### [Excerpt]

This a collection of legal records and court documents from the 1975 federal class action lawsuit, Madrigal v. Quilligan (CV 75-2057 EAC), which brought to light the coerced sterilization of Latina women at Los Angeles County-University of Southern California Medical Center. The case was brought to court by 10 Latina women against E.J. Quilligan, M.D., and other hospital obstetricians. The court records span from June 1975 through April 1979. The judge ruled against the women. However, the case increased public awareness and activism of forced sterilization to minority and non-native speaking women.

Dates

  • Creation: 1975-2001

Creator

Language of Materials

Materials are entirely in English.

Access

Open for research.

Publication Rights

Copyright has not been assigned to the UCLA Chicano Studies Research Center. These court documents are public record.

Biography

Virginia Espino earned her Ph.D. in history at Arizona State University. She currently works as an oral historian at the University of California at Los Angeles Center for Oral History Research, where she is responsible for coordinating projects that document the Southern California Latina/o community. She is responsible for launching two oral history series that explore the Long Civil Rights Movement in Los Angeles, namely, the "Mexican American Civil Rights Pioneers: Historical Roots of an Activist Generation" and "La Batalla Está Aquí": The Chicano Movement in Los Angeles". Her research on the history of coercive sterilization at the Los Angeles-USC Medical Center provided the impetus for the documentary, No Más Bebés, for which she is a producer and lead historian. Espino has conducted extensive primary research and interviews with a number of the principals in the case and has published her research in Las Obreras: Chicana Politics of Work and Family, edited by Vicki L. Ruiz, and Latinas in the United States: A Historical Encyclopedia.

### [Problem details]
Could you restate the part of the collection description that opens with the words containing "Materials are entirely" and closes with "are public record.", substituting "public domain" for "public record"?

### [Provided data]
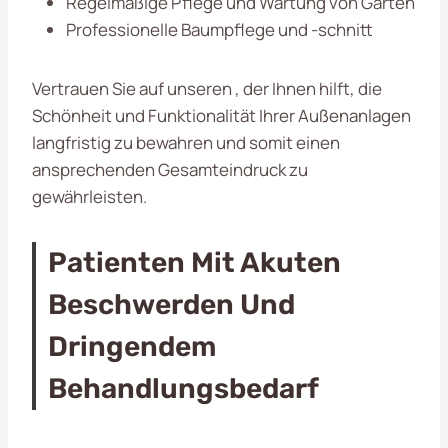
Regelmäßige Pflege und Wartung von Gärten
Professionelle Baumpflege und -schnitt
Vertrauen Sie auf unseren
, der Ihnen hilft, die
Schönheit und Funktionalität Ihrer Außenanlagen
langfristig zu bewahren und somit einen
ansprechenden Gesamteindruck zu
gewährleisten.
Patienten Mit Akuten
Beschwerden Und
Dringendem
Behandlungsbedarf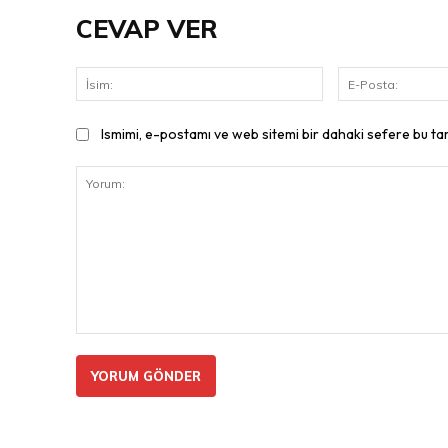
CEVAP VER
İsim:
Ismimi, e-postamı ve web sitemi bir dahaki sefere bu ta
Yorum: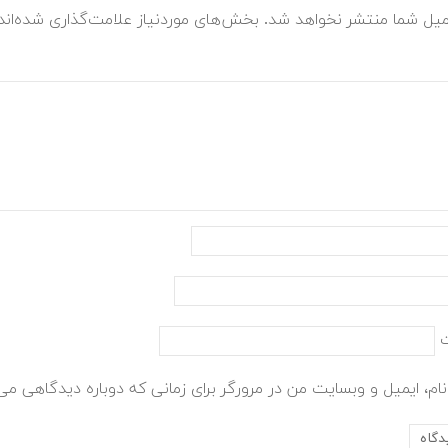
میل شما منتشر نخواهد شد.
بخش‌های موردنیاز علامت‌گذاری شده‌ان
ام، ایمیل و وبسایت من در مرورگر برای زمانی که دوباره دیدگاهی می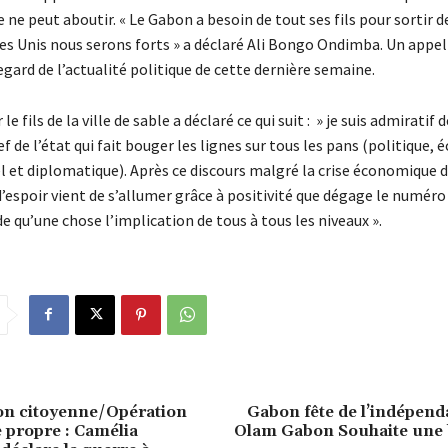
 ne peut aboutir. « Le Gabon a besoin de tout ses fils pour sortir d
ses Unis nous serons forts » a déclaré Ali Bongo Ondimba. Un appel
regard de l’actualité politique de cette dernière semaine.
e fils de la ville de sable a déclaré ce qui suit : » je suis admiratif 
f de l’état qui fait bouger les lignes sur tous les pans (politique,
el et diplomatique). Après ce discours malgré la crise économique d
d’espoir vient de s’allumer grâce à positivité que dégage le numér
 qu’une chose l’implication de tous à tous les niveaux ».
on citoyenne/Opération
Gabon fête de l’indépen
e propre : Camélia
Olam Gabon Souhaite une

--

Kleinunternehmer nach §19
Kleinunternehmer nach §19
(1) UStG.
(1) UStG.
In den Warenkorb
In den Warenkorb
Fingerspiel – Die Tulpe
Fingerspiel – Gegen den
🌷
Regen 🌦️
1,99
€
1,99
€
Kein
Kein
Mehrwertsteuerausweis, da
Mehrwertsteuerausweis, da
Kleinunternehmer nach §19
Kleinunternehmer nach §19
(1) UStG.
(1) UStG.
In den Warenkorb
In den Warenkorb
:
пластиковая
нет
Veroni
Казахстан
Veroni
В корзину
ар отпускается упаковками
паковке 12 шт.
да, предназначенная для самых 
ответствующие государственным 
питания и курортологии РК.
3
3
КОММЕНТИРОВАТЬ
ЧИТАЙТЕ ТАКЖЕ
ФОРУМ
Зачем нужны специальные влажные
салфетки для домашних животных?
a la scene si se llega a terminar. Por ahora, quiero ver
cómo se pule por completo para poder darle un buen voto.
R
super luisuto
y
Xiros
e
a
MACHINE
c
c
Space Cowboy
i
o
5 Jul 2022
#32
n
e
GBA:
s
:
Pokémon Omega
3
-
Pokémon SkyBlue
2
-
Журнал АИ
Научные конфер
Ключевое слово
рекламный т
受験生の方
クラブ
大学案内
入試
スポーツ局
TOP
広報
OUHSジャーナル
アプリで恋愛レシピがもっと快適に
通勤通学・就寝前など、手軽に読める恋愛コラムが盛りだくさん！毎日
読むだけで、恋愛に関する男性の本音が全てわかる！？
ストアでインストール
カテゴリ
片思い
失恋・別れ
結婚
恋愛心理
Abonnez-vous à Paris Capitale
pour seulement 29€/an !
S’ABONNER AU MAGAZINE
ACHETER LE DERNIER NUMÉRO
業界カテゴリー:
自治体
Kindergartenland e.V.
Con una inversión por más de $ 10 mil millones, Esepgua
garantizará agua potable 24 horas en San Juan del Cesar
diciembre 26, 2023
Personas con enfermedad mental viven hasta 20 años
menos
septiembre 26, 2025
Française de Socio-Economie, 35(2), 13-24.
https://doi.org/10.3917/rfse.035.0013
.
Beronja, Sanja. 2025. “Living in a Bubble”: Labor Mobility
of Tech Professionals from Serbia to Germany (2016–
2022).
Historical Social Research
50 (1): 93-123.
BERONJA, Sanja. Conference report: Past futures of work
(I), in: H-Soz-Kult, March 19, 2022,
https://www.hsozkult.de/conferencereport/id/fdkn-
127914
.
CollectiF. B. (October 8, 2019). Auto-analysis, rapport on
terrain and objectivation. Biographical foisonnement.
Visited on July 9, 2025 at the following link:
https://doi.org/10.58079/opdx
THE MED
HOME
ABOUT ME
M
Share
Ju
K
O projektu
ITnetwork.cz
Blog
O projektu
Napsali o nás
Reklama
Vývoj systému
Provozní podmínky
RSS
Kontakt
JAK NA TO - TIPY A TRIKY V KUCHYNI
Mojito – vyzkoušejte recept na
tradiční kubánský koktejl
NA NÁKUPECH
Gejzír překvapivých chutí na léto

### [Exercise result]
Materials are entirely in English.

Access

Open for research.

Publication Rights

Copyright has not been assigned to the UCLA Chicano Studies Research Center. These court documents are public domain.